Sayang pada proses persidangan, tidak ada saksi ahli yang bisa membela Bima terkait hal ini. Hakim di Pengadilan Negeri (PN) Jakarta Barat pun pada 12 Mei 2016 memvonis Bima dengan hukuman 2,5 tahun penjara.
Begitu juga pensiunan perwira Polri yang kendaraannya terlibat kecelakaan dengan Harsya, sudah seharusnya mendapatkan perlakuan yang sama. Jika pun Harsya memang berandil dalam kecelakaan yang menimpanya, tidak lantas menghilangkan peran pengendara yang melindasnya. Seperti yang dialami Bima dan AR, seharusnya pensiunan perwira Polri tersebut dapat juga menyandang status tersangka.

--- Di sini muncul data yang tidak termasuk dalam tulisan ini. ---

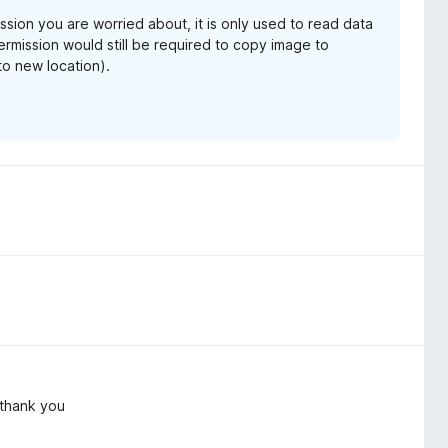
mission you are worried about, it is only used to read data
mission would still be required to copy image to
to new location).
, thank you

Fakta bahwa di kemudian hari AR berdamai dengan keluarga korban, hal itu tentu dinamika yang mungkin saja terjadi. Namun sekali lagi, penetapan tersangka terhadap pensiunan perwira Polri yang melindas Harsya tidak bisa dikesampingkan. Apalagi jika merujuk pada Pasal 235 UU 22/2009 tentang Lalu Lintas Angkutan Jalan, pertanggungjawaban materil seperti mengganti kerusakan, membantu biaya pengobatan, hingga membantu biaya pemakana tidak mengguguran tuntutan perkara pidana.
Sudah seharusnya penyidik lalu lintas yang menangani perkara itu lebih cermat dalam menetapkan tersangka. Perlakuan terhadap sopir truk/bus dalam kondisi serupa, bisa menjadi acuan penyidik dalam melakukan penyidikan laka lantas yang menewaskan Harsya.